Free shipping can delay packages
Retailers negotiate prices with package carriers like UPS and FedEx to try to make shipping costs easier to absorb while still making a profit, but in recent years, shipping prices have risen faster and more frequently.
“The cost has increased exponentially – with new surcharges being added, fee increases occurring more frequently than once a year, and new rules in terms of weight and dimension limits,” Iyer said. In the Shippo survey, 41% of online sellers said shipping charges were their number one challenge.
In some cases, retailers are choosing to ship slower to save money rather than charging for shipping, Nate Skiver, CEO of LPF Spend Management, which used to manage shipping for Gap, tells Insider.
That’s why the slower shipping service of carriers like DHL and UPS, where most packages are passed on to the post office for delivery, is booming at the same time that Amazon boasts of “in hours” deliveries.
“The option is still there, the customer just has to wait,” Skiver said.
Does free shipping make you spend more?
Retailers have different priorities when it comes to influencing consumer behavior. Some want large order sizes with lots of items. Some want a lot of small orders. Some want to nudge certain items that bring in more profit over others that bring in less. And because they know that free shipping is a prerequisite for shoppers, they also know that they can change our behavior with minimal purchase requirements.
Psychologists call this “loss aversion” – when it becomes preferable to “earn” free shipping by adding more items to the cart than to “lose” money on shipping.
Nearly half of consumers in Shippo’s survey said they are willing to meet a minimum purchase amount to get free shipping. The minimum will likely be set by retailers based on the average price of the product they sell and the number of items that would help justify shipping, Iyer explained.
Retailers have also started raising product prices with shipping costs in mind, he said.

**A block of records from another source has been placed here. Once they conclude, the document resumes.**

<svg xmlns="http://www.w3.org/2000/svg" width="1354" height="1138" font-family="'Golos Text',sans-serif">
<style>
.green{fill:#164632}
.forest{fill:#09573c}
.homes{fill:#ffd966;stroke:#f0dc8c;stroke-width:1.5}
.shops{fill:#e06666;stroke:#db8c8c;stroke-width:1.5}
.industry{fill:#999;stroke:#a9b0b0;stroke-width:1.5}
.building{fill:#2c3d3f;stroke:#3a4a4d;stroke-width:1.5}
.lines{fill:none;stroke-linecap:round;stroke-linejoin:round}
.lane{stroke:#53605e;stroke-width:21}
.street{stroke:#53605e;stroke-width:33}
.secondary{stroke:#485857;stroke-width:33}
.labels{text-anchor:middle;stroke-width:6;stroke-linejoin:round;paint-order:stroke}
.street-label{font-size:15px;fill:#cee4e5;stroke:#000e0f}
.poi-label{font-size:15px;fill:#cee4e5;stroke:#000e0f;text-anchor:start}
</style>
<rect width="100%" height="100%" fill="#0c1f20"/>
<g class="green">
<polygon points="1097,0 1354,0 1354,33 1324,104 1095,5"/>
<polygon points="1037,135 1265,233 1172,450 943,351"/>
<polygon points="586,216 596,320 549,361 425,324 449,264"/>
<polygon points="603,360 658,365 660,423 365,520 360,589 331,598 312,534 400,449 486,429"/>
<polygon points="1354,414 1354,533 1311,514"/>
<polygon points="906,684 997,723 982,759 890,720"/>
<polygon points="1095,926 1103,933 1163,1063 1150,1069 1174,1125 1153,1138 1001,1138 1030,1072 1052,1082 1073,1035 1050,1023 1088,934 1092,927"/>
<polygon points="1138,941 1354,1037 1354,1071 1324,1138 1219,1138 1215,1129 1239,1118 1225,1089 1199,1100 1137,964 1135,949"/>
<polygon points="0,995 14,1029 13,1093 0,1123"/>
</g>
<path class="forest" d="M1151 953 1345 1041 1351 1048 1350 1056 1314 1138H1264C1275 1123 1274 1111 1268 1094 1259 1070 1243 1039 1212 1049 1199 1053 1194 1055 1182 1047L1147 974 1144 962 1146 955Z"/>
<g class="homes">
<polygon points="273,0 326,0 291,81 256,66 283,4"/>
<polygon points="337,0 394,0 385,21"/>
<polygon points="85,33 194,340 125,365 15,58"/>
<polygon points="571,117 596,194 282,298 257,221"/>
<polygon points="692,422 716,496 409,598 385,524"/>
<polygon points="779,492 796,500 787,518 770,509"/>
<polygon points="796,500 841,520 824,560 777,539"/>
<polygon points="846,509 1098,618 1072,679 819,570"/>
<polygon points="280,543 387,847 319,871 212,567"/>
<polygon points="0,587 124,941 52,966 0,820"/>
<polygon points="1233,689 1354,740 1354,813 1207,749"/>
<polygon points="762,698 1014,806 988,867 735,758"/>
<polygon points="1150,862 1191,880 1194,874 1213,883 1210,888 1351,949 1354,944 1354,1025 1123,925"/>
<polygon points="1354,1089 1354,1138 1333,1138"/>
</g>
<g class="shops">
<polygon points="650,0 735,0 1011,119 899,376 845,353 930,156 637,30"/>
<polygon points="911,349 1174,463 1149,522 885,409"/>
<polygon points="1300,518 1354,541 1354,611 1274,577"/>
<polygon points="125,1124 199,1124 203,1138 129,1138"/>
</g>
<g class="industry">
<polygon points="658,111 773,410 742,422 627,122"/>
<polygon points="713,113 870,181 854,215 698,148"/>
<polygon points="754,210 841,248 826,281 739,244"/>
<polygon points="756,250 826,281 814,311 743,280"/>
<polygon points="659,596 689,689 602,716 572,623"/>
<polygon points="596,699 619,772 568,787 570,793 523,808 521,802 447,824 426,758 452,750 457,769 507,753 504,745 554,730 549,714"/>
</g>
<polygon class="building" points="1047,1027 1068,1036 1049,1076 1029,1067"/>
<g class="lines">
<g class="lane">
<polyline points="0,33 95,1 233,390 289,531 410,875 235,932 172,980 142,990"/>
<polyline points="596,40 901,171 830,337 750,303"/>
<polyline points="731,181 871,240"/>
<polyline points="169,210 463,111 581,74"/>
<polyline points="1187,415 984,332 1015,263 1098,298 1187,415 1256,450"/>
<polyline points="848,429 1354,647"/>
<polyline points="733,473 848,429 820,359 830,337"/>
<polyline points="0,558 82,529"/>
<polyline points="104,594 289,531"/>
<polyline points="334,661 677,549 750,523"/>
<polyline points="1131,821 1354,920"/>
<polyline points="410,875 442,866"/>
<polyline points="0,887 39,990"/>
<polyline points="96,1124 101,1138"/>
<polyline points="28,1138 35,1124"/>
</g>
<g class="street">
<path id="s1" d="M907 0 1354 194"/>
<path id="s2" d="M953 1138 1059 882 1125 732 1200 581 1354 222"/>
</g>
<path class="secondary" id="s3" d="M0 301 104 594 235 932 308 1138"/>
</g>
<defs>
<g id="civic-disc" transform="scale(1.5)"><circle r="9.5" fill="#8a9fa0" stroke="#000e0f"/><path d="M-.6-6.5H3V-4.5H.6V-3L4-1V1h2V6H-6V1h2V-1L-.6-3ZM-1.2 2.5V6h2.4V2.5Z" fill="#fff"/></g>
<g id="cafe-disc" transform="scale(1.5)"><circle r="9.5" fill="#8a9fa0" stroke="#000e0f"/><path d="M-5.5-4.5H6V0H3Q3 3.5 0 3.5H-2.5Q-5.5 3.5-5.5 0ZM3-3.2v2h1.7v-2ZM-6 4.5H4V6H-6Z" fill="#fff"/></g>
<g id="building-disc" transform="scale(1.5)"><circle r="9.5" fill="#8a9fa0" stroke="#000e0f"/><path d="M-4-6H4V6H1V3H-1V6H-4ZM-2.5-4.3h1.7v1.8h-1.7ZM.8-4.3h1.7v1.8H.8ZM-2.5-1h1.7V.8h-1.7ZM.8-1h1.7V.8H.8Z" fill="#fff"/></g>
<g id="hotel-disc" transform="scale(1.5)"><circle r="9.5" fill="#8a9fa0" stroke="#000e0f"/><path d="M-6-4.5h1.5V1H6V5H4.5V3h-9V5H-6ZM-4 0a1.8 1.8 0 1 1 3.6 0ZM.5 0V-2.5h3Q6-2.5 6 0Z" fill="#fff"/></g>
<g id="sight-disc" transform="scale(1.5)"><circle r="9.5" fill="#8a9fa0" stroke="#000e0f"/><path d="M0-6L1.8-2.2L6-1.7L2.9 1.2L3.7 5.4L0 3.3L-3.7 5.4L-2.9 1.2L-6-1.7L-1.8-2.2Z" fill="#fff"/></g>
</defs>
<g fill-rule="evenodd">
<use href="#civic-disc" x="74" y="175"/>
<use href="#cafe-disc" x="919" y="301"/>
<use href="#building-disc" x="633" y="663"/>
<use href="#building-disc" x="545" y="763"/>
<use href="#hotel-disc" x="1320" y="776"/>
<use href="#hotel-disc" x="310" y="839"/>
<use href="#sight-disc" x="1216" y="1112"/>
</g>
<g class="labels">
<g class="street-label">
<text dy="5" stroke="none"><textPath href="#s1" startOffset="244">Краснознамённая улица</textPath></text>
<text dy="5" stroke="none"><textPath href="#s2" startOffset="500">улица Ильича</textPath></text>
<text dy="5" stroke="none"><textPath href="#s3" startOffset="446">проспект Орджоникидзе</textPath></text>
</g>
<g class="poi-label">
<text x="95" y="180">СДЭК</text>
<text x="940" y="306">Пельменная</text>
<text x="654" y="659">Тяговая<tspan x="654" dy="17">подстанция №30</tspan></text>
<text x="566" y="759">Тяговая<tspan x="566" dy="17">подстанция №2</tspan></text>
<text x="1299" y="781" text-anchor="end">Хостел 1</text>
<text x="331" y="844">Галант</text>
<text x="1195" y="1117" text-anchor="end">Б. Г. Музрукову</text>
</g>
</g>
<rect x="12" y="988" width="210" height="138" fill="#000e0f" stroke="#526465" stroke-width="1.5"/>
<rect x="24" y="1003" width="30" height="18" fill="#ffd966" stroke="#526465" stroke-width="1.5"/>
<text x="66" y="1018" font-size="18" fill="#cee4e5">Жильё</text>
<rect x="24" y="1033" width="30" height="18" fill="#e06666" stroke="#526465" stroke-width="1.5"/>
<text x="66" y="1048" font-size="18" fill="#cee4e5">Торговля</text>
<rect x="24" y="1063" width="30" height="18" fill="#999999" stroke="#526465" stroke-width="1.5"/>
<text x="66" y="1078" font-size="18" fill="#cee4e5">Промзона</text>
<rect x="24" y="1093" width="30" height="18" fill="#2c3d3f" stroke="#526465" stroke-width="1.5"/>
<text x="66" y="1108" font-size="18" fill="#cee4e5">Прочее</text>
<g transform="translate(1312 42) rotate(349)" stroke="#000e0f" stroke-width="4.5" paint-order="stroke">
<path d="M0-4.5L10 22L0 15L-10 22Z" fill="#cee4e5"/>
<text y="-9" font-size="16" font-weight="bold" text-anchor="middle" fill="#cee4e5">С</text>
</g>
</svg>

Also, since consumers aren’t willing to pay for shipping, retailers are constantly trying to figure out what extras they’ll pay for. An exact delivery date might be one thing retailers start trying, according to Iyer.
“Many consumers are now as interested in date- and time-specific delivery as they are in free shipping,” he said. Some retailers are now charging consumers for delivery by a specific date, rather than a way that might say “between 3 to 7 days”.
Good news for them: Americans are also addicted to package tracking, so a set delivery day might get a dopamine hit.